Darrell spent half of his money on a dictionary. He spent half of the remaining money on some storybooks. After spending $6 on a fast food meal, he was left with $10. How much did Darrell have at first?
.5M - .25M - 6 = 10
Solve for M.
Well, it seems like Darrell's budget was a real page-turner! Let's do some detective work to solve this riddle.
Darrell started with an amount of money, and then he spent half of it on a dictionary. That means he had another half left. But we don't know how much that is yet, so let's call it X.
After buying the dictionary, Darrell spent half of the remaining X on storybooks. That means he had 1/2 * X = X/2 left.

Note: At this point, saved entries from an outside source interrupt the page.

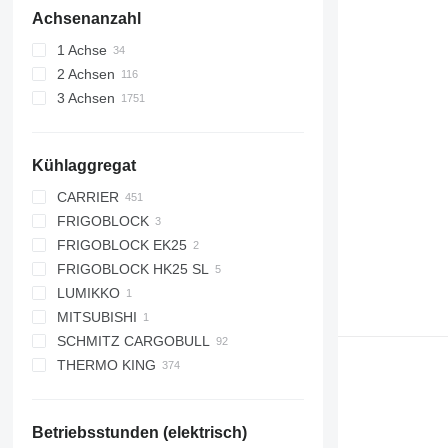
Achsenanzahl
1 Achse
2 Achsen
3 Achsen
Kühlaggregat
CARRIER
FRIGOBLOCK
MAXIMA
FRIGOBLOCK EK25
MAXIMA 100
FRIGOBLOCK HK25 SL
MAXIMA 1000
LUMIKKO
MAXIMA 1200
MITSUBISHI
MAXIMA 1300
SCHMITZ CARGOBULL
VECTOR
THERMO KING
VECTOR 1350
S.CU V 1.0
VECTOR 1550
S.CU V 2.0
ADVANCER A 400
VECTOR 1550 MT
S.CU d80
C 300
Betriebsstunden (elektrisch)
VECTOR 1800
S.CU dc85
SB-210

Now, subtracting the $6 he spent on a fast food meal from his X/2, we can set up the following equation:
X/2 - 6 = 10
Solving for X, we can multiply both sides by 2 to get rid of that pesky fraction:
X - 12 = 20
Adding 12 to both sides, we uncover the value of X:
X = 32
So, it looks like Darrell had $32 at first! He could have bought a whole library with that kind of dough!
Let's work step by step to find out how much Darrell had at first.
Step 1: Darrell spent half of his money on a dictionary
Let's assume the initial amount of money Darrell had as "X".
Darrell spent half of his money on a dictionary, so he spent X/2 on a dictionary.
Step 2: He spent half of the remaining money on some storybooks.
After buying the dictionary, the remaining amount of money is X/2.
He spent half of the remaining money on storybooks, so he spent (X/2)/2 = X/4 on storybooks.
Step 3: After spending $6 on a fast food meal, he was left with $10.
After spending $6 on a fast food meal, the remaining amount of money is $10.
So, the equation can be formed as:
(X/2) - (X/4) - $6 = $10
Simplifying the equation:
2*(X/2) - (X/4) - $6 = $10
X - (X/4) - $6 = $10
Multiplying everything by 4 to eliminate the fraction:
4X - X - $24 = $40
3X = $64
X = $64/3
Therefore, Darrell had $64/3 at first.
To find out how much Darrell had at first, let's break down the information given step by step:
1. Darrell spent half of his money on a dictionary.
- Let's call the amount of money Darrell had at first "x."
- After spending half of his money on a dictionary, he would have (x/2) dollars remaining.
2. Darrell spent half of the remaining money on some storybooks.
- After buying the dictionary, Darrell had (x/2) dollars left.
- He spent half of that amount on storybooks, which is (1/2) * (x/2) = x/4 dollars.
3. After spending $6 on a fast food meal, Darrell was left with $10.
- The amount of money Darrell had after buying the dictionary and storybooks is (x/2 - x/4) = x/4 dollars.
- After spending $6 on a fast food meal, Darrell was left with (x/4 - 6) dollars, which equals $10.
Now, we can set up the equation and solve for "x":
x/4 - 6 = 10
To isolate x, we can add 6 to both sides of the equation:
x/4 = 16
Finally, multiply both sides of the equation by 4 to solve for x:
x = 16 * 4
x = 64
Therefore, Darrell had $64 at first.